Directed by acclaimed filmmaker Dawn Porter, John Lewis: Good Trouble chronicles the life and career of the legendary civil rights activist and Democratic Representative from Georgia, and celebrates his 60-plus years of social activism and legislative action on civil rights, voting rights, gun control, healthcare reform and immigration. Featuring both rare archival footage and exclusive interviews with the late Congressman, the documentary explores Lewis' childhood experiences, his inspiring family and his fateful meeting with Dr. Martin Luther King, Jr. in 1957. In addition to her interviews with Lewis and his family, Porter's primarily cinéma verité film also includes interviews with political leaders, congressional colleagues and others who figured prominently in his life.

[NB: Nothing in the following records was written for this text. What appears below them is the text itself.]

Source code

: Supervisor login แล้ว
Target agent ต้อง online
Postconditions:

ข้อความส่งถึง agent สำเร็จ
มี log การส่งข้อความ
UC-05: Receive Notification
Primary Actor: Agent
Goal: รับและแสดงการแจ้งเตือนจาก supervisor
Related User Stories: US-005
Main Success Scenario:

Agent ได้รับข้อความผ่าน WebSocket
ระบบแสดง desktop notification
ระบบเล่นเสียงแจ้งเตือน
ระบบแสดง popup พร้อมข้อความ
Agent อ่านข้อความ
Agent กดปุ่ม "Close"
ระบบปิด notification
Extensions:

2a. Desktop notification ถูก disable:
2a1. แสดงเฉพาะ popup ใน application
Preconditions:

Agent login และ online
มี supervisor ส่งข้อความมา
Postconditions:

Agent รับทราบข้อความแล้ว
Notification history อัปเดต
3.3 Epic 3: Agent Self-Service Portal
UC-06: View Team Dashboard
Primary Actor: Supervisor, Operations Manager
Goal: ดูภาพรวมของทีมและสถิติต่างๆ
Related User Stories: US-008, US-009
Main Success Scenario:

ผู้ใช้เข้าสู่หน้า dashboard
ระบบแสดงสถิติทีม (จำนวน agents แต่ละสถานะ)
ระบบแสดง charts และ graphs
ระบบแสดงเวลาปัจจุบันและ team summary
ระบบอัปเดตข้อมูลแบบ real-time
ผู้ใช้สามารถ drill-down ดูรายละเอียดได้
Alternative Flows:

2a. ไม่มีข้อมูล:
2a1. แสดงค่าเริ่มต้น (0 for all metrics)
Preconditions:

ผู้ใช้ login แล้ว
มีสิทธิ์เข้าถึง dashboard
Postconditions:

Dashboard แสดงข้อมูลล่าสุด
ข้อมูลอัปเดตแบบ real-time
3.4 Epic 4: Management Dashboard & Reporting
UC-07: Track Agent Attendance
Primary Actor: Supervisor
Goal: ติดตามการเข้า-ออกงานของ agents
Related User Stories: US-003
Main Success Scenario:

This special rental of the documentary includes two extra features: Film of an interview Congressman Lewis conducted with Oprah Winfrey shortly before his death earlier this year as well as a one-hour panel, recorded in July, between the Porter and two of Lewis's fellow original Freedom Riders, Dr. Bernard Lafayette and Dr. Rip Patton. The film's $12 rental fee includes a $5 donation to The Music Center and is available for streaming now through September 30, 2020. Patrons can visit The Music Center Offstage to rent the documentary.

After screening the film, audiences are invited to join a free, live, interactive online panel discussion about Lewis' history and impact on the social justice struggles of today. Panelists include Dawn Porter, the film's director; Ras J. Baraka, mayor of Newark, New Jersey; Khalil Gibran Muhammad, professor of history, race and public policy at Harvard Kennedy School and director of the Institutional Antiracism and Accountability Project; and Lonnie G. Bunch III, secretary of the Smithsonian Institution, who worked extensively with Lewis to establish the Smithsonian's National Museum of African American History and Culture. The free virtual conversation takes place on Monday, September 21, 2020, at 4 p.m. PT on Zoom. Registration is available here.

"John Lewis is a larger than life figure whose resolve and many sacrifices gave rise to a righteous movement. His resonating voice forever rings loud as a reminder for each of us to get into 'good trouble, necessary trouble' to make sure America becomes a more perfect union," says Rachel S. Moore, president and CEO. "The Music Center is proud to join our peers in the arts for this important nationwide watch party to honor the legacy of this American legend." The online conversation and coordinated effort among the country's performing arts centers is produced by the New Jersey Performing Arts Center (NJPAC) of Newark, New Jersey.